Yeah the blowing machine is expensive, but the company selling the HDPE conduit can put a pull tape (up to 5000 lb) into the conduit for extra money. If I only have to add pull tape to bored sections under driveways, I can do that easily with a fish tape. Then I'd use a capstan to pull the whole run through.

For background, I'm looking at a relatively small project: about a mile. That's why one machine that plows and drills /seems/ attractive on the surface....and why more cost for a conduit with a pull tape already in looks better to me than a blowing machine.

On depth I don't really know for sure. Good question. I have a few different conflicting sources.


On 4/6/2016 11:39 AM, Chris Fabien wrote:
You can definitely plow in conduit. If you're going to do it that way you would want to look into blowing in the fiber after all the conduit is placed. This is a nice approach because you can splice/couple conduit very easily so the switch between plow and drill is not a big deal. Then once all the conduit is in the ground and coupled together, you can blow fiber in through the whole run in one shot. The blowing equipment is fairly expensive but I would think you can rent that.

Do you have a requirement for how deep you need to be placing your cable?
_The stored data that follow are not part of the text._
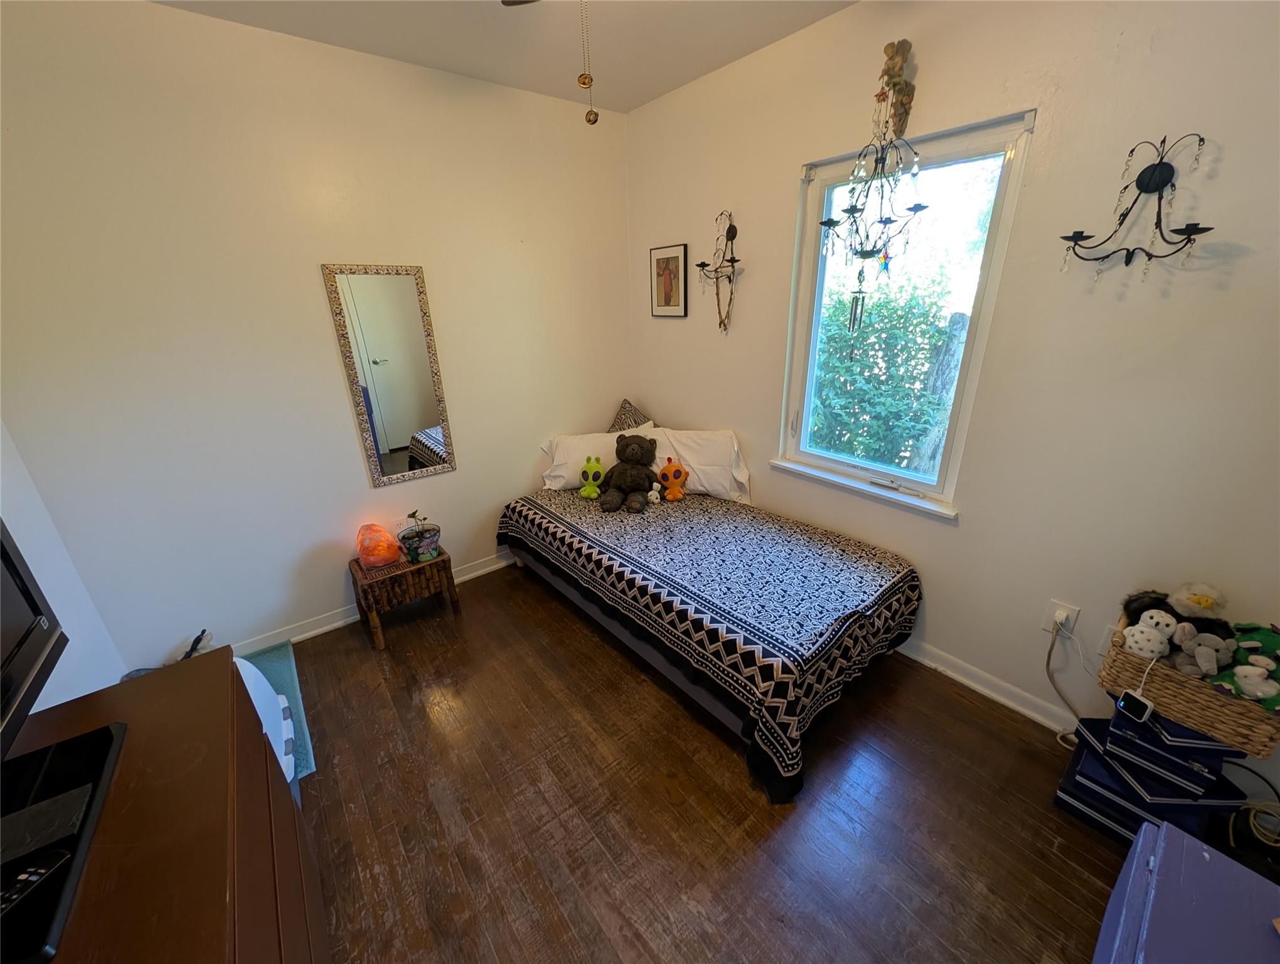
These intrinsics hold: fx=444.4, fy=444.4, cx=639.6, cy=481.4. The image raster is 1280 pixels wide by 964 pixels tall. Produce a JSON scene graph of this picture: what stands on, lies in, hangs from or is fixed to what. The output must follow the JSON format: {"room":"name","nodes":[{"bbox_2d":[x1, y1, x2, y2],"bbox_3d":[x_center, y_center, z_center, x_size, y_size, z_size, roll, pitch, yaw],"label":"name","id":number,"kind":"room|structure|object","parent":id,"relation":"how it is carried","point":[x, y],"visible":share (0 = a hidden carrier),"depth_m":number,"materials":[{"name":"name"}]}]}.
{"room":"bedroom","nodes":[
{"label":"bedroom","id":0,"kind":"room"},
{"bbox_2d":[0,417,125,714],"bbox_3d":[-1.409,0.250,0.404,0.155,2.663,3.469,-17,26,-36],"label":"left wall","id":1,"kind":"structure","parent":0,"point":[76,694],"depth_m":1.71,"materials":[{"name":"white paint"}]},
{"bbox_2d":[0,0,629,672],"bbox_3d":[-1.211,-0.662,2.532,3.093,2.756,0.152,-17,26,-36],"label":"back wall","id":2,"kind":"structure","parent":0,"point":[181,17],"depth_m":2.00,"materials":[{"name":"white paint"}]},
{"bbox_2d":[234,550,513,652],"bbox_3d":[-1.297,0.631,2.819,3.116,0.096,0.021,-17,26,-36],"label":"baseboard","id":3,"kind":"structure","parent":2,"relation":"attached to","point":[487,568],"depth_m":2.47,"materials":[{"name":"white paint"}]},
{"bbox_2d":[321,262,456,486],"bbox_3d":[-1.289,-0.556,2.371,0.442,1.121,0.026,-17,26,-36],"label":"mirror","id":4,"kind":"object","parent":2,"relation":"attached to","point":[420,419],"visible":0.99,"depth_m":2.34,"materials":[{"name":"mirror"}]},
{"bbox_2d":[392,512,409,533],"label":"wall socket","id":5,"kind":"object","parent":2,"relation":"attached to","point":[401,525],"visible":0.84,"depth_m":2.56,"materials":[{"name":"white plastic"}]},
{"bbox_2d":[151,0,856,114],"bbox_3d":[-0.080,-1.502,0.703,2.968,0.107,3.696,-17,26,-36],"label":"ceiling","id":6,"kind":"structure","parent":0,"point":[679,83],"depth_m":1.89,"materials":[{"name":"white paint"}]},
{"bbox_2d":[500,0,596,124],"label":"ceiling fan","id":7,"kind":"object","parent":6,"relation":"hanging from","point":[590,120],"visible":0.99,"depth_m":1.04,"materials":[{"name":"metal"}]},
{"bbox_2d":[576,0,598,124],"bbox_3d":[-0.140,-1.175,1.111,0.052,0.469,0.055,1,21,6],"label":"pull chain","id":8,"kind":"object","parent":7,"relation":"hanging from","point":[590,120],"visible":0.99,"depth_m":1.15,"materials":[{"name":"gold metal"}]},
{"bbox_2d":[284,558,1135,963],"bbox_3d":[-0.038,1.169,1.666,3.170,0.103,3.957,-17,26,-36],"label":"floor","id":9,"kind":"structure","parent":0,"point":[999,745],"depth_m":1.54,"materials":[{"name":"brown wood"}]},
{"bbox_2d":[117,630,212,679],"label":"bag","id":10,"kind":"object","parent":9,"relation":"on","point":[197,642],"visible":0.11,"depth_m":2.05,"materials":[{"name":"black"}]},
{"bbox_2d":[1,643,330,963],"bbox_3d":[-0.893,1.069,0.759,0.513,0.792,1.411,-17,26,-36],"label":"dresser","id":11,"kind":"object","parent":9,"relation":"on","point":[146,689],"visible":0.85,"depth_m":0.86,"materials":[{"name":"brown wood"}]},
{"bbox_2d":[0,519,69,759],"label":"television","id":12,"kind":"object","parent":11,"relation":"on","point":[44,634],"visible":1,"depth_m":0.90,"materials":[{"name":"black plastic"}]},
{"bbox_2d":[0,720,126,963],"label":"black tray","id":13,"kind":"object","parent":11,"relation":"on","point":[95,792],"visible":0.83,"depth_m":0.77,"materials":[{"name":"black plastic"}]},
{"bbox_2d":[0,848,68,917],"bbox_3d":[-0.976,0.636,0.662,0.045,0.021,0.150,3,22,11],"label":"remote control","id":14,"kind":"object","parent":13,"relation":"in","point":[39,872],"visible":0.94,"depth_m":0.69,"materials":[{"name":"black plastic"}]},
{"bbox_2d":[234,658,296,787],"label":"white appliance","id":15,"kind":"object","parent":9,"relation":"on","point":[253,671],"visible":0.12,"depth_m":1.60,"materials":[{"name":"white plastic"}]},
{"bbox_2d":[242,641,315,781],"bbox_3d":[-1.812,1.055,1.906,0.591,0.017,0.787,-17,26,-36],"label":"rug","id":16,"kind":"object","parent":9,"relation":"on","point":[278,671],"visible":0.17,"depth_m":2.06,"materials":[{"name":"teal carpet"}]},
{"bbox_2d":[349,544,459,650],"bbox_3d":[-1.326,0.603,2.529,0.464,0.384,0.365,-17,26,-36],"label":"wicker side table","id":17,"kind":"object","parent":9,"relation":"on","point":[445,562],"visible":0.82,"depth_m":2.38,"materials":[{"name":"brown wood"}]},
{"bbox_2d":[356,522,401,570],"bbox_3d":[-1.408,0.332,2.383,0.200,0.225,0.199,-9,23,-20],"label":"salt lamp","id":18,"kind":"object","parent":17,"relation":"on","point":[388,557],"visible":0.99,"depth_m":2.33,"materials":[{"name":"orange stone"}]},
{"bbox_2d":[395,511,441,562],"bbox_3d":[-1.207,0.287,2.443,0.219,0.260,0.214,-17,26,-36],"label":"potted plant","id":19,"kind":"object","parent":17,"relation":"on","point":[434,549],"visible":0.99,"depth_m":2.41,"materials":[{"name":"plant"}]},
{"bbox_2d":[496,471,919,800],"bbox_3d":[0.254,0.462,2.501,1.262,0.533,2.104,-17,26,-36],"label":"bed","id":20,"kind":"object","parent":9,"relation":"on","point":[520,512],"visible":0.99,"depth_m":1.93,"materials":[{"name":"black fabric"}]},
{"bbox_2d":[577,455,606,499],"bbox_3d":[-0.296,-0.035,2.739,0.166,0.222,0.152,1,21,5],"label":"plush toy","id":21,"kind":"object","parent":20,"relation":"on","point":[587,490],"visible":0.99,"depth_m":2.72,"materials":[{"name":"green fabric"}]},
{"bbox_2d":[540,425,663,489],"bbox_3d":[-0.244,-0.167,2.935,0.767,0.358,0.378,-4,21,-8],"label":"pillow","id":22,"kind":"object","parent":20,"relation":"on","point":[563,472],"visible":0.61,"depth_m":2.82,"materials":[{"name":"white fabric"}]},
{"bbox_2d":[598,432,658,510],"bbox_3d":[-0.049,-0.072,2.662,0.350,0.381,0.384,5,22,16],"label":"teddy bear","id":23,"kind":"object","parent":20,"relation":"on","point":[638,483],"visible":0.98,"depth_m":2.63},
{"bbox_2d":[608,398,653,431],"bbox_3d":[-0.085,-0.371,3.142,0.273,0.403,0.478,-17,26,-36],"label":"patterned pillow","id":24,"kind":"object","parent":20,"relation":"on","point":[619,422],"visible":0.48,"depth_m":3.10,"materials":[{"name":"fabric"}]},
{"bbox_2d":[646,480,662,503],"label":"small plush toy","id":25,"kind":"object","parent":20,"relation":"on","point":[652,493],"visible":0.95,"depth_m":2.63,"materials":[{"name":"white fabric"}]},
{"bbox_2d":[655,456,689,500],"bbox_3d":[0.201,-0.019,2.716,0.193,0.246,0.167,-4,21,-7],"label":"plush toy","id":26,"kind":"object","parent":20,"relation":"on","point":[665,472],"visible":0.99,"depth_m":2.69,"materials":[{"name":"orange fabric"}]},
{"bbox_2d":[641,426,752,502],"bbox_3d":[0.327,-0.130,2.813,0.743,0.409,0.365,8,23,22],"label":"pillow","id":27,"kind":"object","parent":20,"relation":"on","point":[700,472],"visible":0.73,"depth_m":2.69,"materials":[{"name":"white fabric"}]},
{"bbox_2d":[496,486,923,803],"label":"bedspread","id":28,"kind":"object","parent":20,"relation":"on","point":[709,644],"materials":[{"name":"black fabric"}]},
{"bbox_2d":[1053,705,1250,850],"bbox_3d":[1.657,0.928,1.463,0.334,0.403,0.367,-17,26,-36],"label":"storage box","id":29,"kind":"object","parent":9,"relation":"on","point":[1136,816],"visible":0.6,"depth_m":1.38,"materials":[{"name":"blue"}]},
{"bbox_2d":[1115,688,1155,723],"bbox_3d":[1.503,0.681,1.343,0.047,0.072,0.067,-6,22,-12],"label":"device","id":30,"kind":"object","parent":29,"relation":"on","point":[1141,705],"visible":0.98,"depth_m":1.34,"materials":[{"name":"black plastic"}]},
{"bbox_2d":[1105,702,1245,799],"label":"storage box","id":31,"kind":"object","parent":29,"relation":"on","point":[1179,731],"visible":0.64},
{"bbox_2d":[1101,609,1279,756],"bbox_3d":[1.682,0.583,1.340,0.298,0.175,0.370,-17,26,-36],"label":"wicker basket","id":32,"kind":"object","parent":29,"relation":"on","point":[1176,713],"visible":0.66,"depth_m":1.26,"materials":[{"name":"wicker"}]},
{"bbox_2d":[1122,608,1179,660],"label":"white plush toy","id":33,"kind":"object","parent":32,"relation":"in","point":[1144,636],"visible":0.98,"depth_m":1.36,"materials":[{"name":"white fabric"}]},
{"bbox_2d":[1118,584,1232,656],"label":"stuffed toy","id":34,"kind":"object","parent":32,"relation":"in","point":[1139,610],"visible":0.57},
{"bbox_2d":[1170,621,1231,679],"bbox_3d":[1.627,0.489,1.291,0.103,0.138,0.130,-17,26,-36],"label":"stuffed toy","id":35,"kind":"object","parent":32,"relation":"in","point":[1198,647],"visible":0.98,"depth_m":1.28,"materials":[{"name":"grey fabric"}]},
{"bbox_2d":[1207,622,1279,709],"bbox_3d":[1.741,0.507,1.242,0.213,0.185,0.215,-17,26,-36],"label":"green plush toy","id":36,"kind":"object","parent":32,"relation":"in","point":[1238,673],"visible":0.8,"depth_m":1.24,"materials":[{"name":"green fabric"}]},
{"bbox_2d":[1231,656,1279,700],"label":"white plush toy","id":37,"kind":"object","parent":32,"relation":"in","point":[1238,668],"visible":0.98,"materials":[{"name":"white fabric"}]},
{"bbox_2d":[1091,816,1279,963],"bbox_3d":[1.179,1.142,0.814,0.617,0.503,0.491,-17,26,-36],"label":"blue chest","id":38,"kind":"object","parent":9,"relation":"on","point":[1162,829],"visible":0.99,"depth_m":0.91,"materials":[{"name":"blue paint"}]},
{"bbox_2d":[1227,798,1279,850],"bbox_3d":[1.947,1.078,1.346,0.178,0.143,0.188,-17,26,-36],"label":"cable","id":39,"kind":"object","parent":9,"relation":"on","point":[1251,822],"visible":0.94,"depth_m":1.38,"materials":[{"name":"plastic"}]},
{"bbox_2d":[623,0,1279,799],"bbox_3d":[1.109,-0.541,2.050,0.150,2.748,3.649,-17,26,-36],"label":"right wall","id":40,"kind":"structure","parent":0,"point":[773,173],"depth_m":1.55,"materials":[{"name":"paint"}]},
{"bbox_2d":[649,242,687,318],"bbox_3d":[0.172,-1.264,2.815,0.021,0.418,0.303,-17,26,-36],"label":"framed picture","id":41,"kind":"object","parent":40,"relation":"attached to","point":[668,260],"visible":0.99,"depth_m":2.80},
{"bbox_2d":[692,209,741,332],"bbox_3d":[0.432,-1.161,2.489,0.131,0.645,0.357,-17,26,-36],"label":"wall sconce","id":42,"kind":"object","parent":40,"relation":"attached to","point":[703,266],"visible":0.99,"depth_m":2.46,"materials":[{"name":"metal"}]},
{"bbox_2d":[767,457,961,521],"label":"window sill","id":43,"kind":"structure","parent":40,"relation":"attached to","point":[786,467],"depth_m":2.14,"materials":[{"name":"white paint"}]},
{"bbox_2d":[818,41,931,339],"bbox_3d":[0.911,-1.049,1.763,0.256,1.168,0.388,-17,26,-36],"label":"chandelier","id":44,"kind":"object","parent":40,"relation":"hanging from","point":[832,223],"visible":1,"depth_m":1.74,"materials":[{"name":"black metal"}]},
{"bbox_2d":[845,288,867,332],"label":"wind chime","id":45,"kind":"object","parent":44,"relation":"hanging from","point":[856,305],"visible":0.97,"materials":[{"name":"grey metal"}]},
{"bbox_2d":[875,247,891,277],"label":"star ornament","id":46,"kind":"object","parent":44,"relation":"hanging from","point":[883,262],"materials":[{"name":"multicoloured glass"}]},
{"bbox_2d":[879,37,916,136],"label":"wall ornament","id":47,"kind":"object","parent":40,"relation":"attached to","point":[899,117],"visible":0.95,"depth_m":1.67,"materials":[{"name":"brown"}]},
{"bbox_2d":[778,105,1036,514],"bbox_3d":[1.097,-0.678,2.024,0.127,1.469,0.848,-17,26,-36],"label":"window","id":48,"kind":"structure","parent":40,"relation":"in","point":[996,215],"depth_m":1.94,"materials":[{"name":"glass"}]},
{"bbox_2d":[895,635,1079,734],"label":"baseboard","id":49,"kind":"structure","parent":40,"relation":"attached to","point":[955,676],"depth_m":1.94,"materials":[{"name":"white paint"}]},
{"bbox_2d":[1040,598,1079,636],"bbox_3d":[1.586,0.520,1.679,0.021,0.126,0.074,-17,26,-36],"label":"wall socket","id":50,"kind":"object","parent":40,"relation":"attached to","point":[1047,625],"visible":0.71,"depth_m":1.68,"materials":[{"name":"white plastic"}]},
{"bbox_2d":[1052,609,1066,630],"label":"plug","id":51,"kind":"object","parent":50,"relation":"in","point":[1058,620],"visible":0.9,"depth_m":1.67,"materials":[{"name":"white plastic"}]},
{"bbox_2d":[1045,623,1086,744],"bbox_3d":[1.690,0.812,1.671,0.077,0.445,0.263,-8,22,-17],"label":"power cord","id":52,"kind":"object","parent":50,"relation":"attached to","point":[1047,663],"visible":0.79,"depth_m":1.74,"materials":[{"name":"plastic"}]},
{"bbox_2d":[1096,623,1118,656],"bbox_3d":[1.697,0.582,1.585,0.012,0.119,0.074,-17,26,-36],"label":"wall socket","id":53,"kind":"object","parent":40,"relation":"attached to","point":[1104,644],"visible":0.38,"depth_m":1.60,"materials":[{"name":"white plastic"}]},
{"bbox_2d":[1057,132,1216,281],"bbox_3d":[1.456,-0.799,1.317,0.134,0.393,0.345,-17,26,-36],"label":"wall sconce","id":54,"kind":"object","parent":40,"relation":"attached to","point":[1208,229],"visible":0.99,"depth_m":1.30,"materials":[{"name":"black metal"}]},
{"label":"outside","id":55,"kind":"structure","parent":0,"visible":0},
{"label":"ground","id":56,"kind":"structure","parent":55,"visible":0},
{"bbox_2d":[807,267,962,471],"bbox_3d":[2.567,-1.052,4.934,1.596,2.364,3.287,-17,26,-36],"label":"bush","id":57,"kind":"object","parent":56,"relation":"on","point":[848,369],"visible":0.56,"depth_m":4.58,"materials":[{"name":"green plant"}]},
{"bbox_2d":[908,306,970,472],"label":"tree trunk","id":58,"kind":"object","parent":56,"relation":"on","point":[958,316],"visible":0.51,"depth_m":4.40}
]}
A small plow like that could pull short sections of conduit at 18" or maybe up to 24" deep. If you need to go any deeper you'll need a much larger plow.

On Wed, Apr 6, 2016 at 11:31 AM, Adam Moffett <[email protected] <mailto:[email protected]>> wrote:

    That's good advice, thanks.

    I see what you're saying about laying out the whole run at the
    first obstruction and what a pain that would be.

    I pictured plowing in an HDPE conduit with a pull tape in it
    rather than plowing cable directly into the ground.  So I'd be
    pulling the entire run off a reel trailer either way.  At the
    moment this project exists mostly in my imagination so if plowing
    in conduit is a dumb idea, this would be a perfect time to tell
    me. :)




        The discussion about whether you should drill or plow a
        certain stretch is subjective. Remember that every time you
        plow and need to go under an obstacle you have to figure 8 the
        whole cable run, or cut and have a splice point there. That
        can be a lot of labor if you're trying to keep a long run
        intact. Personally, when we are running in a rural area, if we
        have driveways every 200-400ft we drill that area. If we can
        go 800ft or more without obstructions then we plow that.